Sunday Reflection VII

If you’re not listening, you’re not learning.
— Lyndon B. Johnson

Brothers & Sisters,

If we are to believe that humans at their very core are meant to be good then what makes people do evil? Is it the social constructs that surround them? If so would it not be easy for one to instruct them to remove themselves from said constructs? Are humans born with an evil seed within them that is waiting to grow? If so how can we at the very depths of our being have a good human nature?

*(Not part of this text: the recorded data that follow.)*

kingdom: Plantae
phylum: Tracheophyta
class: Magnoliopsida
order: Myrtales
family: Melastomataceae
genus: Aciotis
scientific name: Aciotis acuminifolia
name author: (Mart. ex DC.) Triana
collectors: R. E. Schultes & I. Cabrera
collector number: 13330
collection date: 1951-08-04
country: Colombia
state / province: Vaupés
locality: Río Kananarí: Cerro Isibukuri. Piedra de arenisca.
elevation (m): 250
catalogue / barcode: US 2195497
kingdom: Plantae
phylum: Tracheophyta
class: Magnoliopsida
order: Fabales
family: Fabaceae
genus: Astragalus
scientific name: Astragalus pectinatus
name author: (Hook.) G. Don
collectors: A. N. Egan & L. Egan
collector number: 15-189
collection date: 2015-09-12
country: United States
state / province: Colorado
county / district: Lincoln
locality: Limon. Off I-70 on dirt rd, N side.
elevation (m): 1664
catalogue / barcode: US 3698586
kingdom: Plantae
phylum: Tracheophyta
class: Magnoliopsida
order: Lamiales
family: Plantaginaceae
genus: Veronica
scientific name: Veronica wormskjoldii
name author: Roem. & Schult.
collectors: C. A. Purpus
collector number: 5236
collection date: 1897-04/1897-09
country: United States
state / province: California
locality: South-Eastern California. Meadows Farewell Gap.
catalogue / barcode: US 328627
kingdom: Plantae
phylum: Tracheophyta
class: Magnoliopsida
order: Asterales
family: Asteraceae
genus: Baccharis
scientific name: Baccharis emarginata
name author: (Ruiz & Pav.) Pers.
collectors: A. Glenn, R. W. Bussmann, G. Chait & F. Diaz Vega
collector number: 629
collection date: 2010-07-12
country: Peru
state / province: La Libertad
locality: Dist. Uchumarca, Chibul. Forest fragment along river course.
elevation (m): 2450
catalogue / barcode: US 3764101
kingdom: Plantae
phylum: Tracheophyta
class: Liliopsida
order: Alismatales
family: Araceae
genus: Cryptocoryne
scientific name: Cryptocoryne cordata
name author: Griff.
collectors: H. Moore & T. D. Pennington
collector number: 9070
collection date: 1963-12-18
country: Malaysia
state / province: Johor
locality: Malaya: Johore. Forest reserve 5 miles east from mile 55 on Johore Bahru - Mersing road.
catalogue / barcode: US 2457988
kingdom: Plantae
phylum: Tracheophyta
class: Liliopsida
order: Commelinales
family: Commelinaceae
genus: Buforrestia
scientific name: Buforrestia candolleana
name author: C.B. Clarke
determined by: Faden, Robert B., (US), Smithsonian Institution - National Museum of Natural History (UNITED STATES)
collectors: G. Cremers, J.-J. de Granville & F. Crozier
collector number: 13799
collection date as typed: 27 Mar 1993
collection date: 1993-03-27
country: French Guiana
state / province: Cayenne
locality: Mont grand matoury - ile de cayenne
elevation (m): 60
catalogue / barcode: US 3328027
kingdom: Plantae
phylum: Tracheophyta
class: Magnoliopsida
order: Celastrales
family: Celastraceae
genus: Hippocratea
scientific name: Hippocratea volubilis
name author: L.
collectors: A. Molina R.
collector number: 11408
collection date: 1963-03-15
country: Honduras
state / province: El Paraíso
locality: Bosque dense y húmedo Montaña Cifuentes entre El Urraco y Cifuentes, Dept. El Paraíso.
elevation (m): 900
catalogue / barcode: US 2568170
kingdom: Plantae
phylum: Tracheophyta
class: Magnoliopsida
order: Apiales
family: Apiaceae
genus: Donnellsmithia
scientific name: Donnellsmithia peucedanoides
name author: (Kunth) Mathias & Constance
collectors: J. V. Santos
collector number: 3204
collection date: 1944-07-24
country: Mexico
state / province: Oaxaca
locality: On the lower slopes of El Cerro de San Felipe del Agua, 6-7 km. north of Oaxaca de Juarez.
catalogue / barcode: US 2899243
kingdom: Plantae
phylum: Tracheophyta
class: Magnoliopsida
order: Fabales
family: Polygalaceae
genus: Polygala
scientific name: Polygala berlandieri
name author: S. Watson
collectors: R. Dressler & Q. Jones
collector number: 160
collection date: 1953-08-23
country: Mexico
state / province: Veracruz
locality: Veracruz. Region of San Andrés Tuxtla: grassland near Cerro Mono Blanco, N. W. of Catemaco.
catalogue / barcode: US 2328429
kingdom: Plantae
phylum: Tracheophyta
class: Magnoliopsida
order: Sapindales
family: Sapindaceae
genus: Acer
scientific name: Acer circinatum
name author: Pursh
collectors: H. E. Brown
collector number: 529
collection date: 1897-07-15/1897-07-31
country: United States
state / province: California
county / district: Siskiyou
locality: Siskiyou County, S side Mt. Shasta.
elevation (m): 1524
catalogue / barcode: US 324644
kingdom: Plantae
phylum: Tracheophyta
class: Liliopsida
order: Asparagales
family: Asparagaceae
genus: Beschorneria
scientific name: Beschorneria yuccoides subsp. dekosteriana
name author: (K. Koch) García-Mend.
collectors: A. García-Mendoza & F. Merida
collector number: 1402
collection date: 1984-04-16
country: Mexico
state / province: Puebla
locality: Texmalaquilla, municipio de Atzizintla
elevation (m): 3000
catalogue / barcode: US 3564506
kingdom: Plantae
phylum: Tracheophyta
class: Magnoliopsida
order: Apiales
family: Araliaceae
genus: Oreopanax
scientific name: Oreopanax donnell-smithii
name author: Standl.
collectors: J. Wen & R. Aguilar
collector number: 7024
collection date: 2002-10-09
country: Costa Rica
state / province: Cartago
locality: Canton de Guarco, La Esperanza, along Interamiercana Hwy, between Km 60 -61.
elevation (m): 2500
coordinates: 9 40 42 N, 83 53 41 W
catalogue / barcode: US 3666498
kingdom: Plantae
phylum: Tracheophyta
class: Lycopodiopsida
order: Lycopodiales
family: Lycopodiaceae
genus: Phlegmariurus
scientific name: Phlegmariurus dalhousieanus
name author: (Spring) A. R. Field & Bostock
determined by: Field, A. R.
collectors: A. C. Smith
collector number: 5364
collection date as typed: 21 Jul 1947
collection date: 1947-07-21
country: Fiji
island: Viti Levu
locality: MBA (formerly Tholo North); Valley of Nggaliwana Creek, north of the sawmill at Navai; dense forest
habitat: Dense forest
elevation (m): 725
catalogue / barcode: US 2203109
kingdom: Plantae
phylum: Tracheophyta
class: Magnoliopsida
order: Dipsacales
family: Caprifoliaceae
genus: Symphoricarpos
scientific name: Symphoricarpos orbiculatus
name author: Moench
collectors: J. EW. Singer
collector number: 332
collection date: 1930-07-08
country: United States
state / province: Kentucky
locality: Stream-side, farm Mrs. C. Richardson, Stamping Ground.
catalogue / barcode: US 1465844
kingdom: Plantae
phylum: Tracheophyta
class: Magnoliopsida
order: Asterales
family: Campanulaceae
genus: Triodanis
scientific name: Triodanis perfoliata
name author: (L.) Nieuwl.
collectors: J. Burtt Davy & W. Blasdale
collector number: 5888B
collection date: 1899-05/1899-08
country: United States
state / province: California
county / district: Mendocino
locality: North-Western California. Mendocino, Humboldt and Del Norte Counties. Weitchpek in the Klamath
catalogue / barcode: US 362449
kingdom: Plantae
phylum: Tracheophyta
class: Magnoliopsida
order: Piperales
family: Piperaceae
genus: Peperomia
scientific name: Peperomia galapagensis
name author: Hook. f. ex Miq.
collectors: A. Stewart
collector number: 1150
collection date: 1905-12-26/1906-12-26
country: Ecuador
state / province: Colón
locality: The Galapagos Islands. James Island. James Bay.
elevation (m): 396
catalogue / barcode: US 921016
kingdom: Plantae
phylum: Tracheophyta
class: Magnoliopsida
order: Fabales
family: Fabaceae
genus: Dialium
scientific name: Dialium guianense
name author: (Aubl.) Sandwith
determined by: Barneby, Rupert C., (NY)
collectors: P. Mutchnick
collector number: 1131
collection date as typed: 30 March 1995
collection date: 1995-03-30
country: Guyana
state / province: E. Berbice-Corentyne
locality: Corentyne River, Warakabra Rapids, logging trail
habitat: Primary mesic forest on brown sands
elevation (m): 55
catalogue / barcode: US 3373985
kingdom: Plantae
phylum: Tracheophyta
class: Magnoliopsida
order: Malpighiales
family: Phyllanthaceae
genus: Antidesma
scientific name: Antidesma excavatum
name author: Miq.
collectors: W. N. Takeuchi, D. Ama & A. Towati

Where does faith fall within this thought process then? For some faith might be seen as a crutch in which humans lean on to make sense of their failings. For others, faith remains a steady and constant rudder in the storm that is their lives. Another conundrum we might find ourselves within is when someone decides to push his or her belief or non-belief onto someone who has not asked (or doesn't want) his or her opinion. What makes a person feel that it is perfectly acceptable to ask questions or make statements that they know will rile up the masses? Where do these types of people fall on the spectrum of good and evil? One might argue that he or she is not acting in good faith and is only seeking a reaction out of whoever might garner one. Conversations are essential and are a beautiful way of gaining knowledge about subjects and other humans that are participating. However, conversations with evil intent or anything other than right undertones serve nothing but to cultivate the miserable seed within someone.

If we agree that humans should always have good intentions then perhaps we need to enter into more conversations with each other that foster rather than harm. A requirement of this is trust from both parties followed closely by an understanding that there are no foul undertones from either side within the conversation. Open-mindedness would be the final key to ensure that conversations do not go awry for the duration of the discourse.

Finally, a reflection of the conversation is a worthy thing that should happen if we are to glean from it all that we can. Walking away and not thinking of the discourse one just had should be an immediate warning sign that the conversation was lacking focus. In some cases no focus in a chat is fine, but in most, there should always be one or two things one might be left contemplating.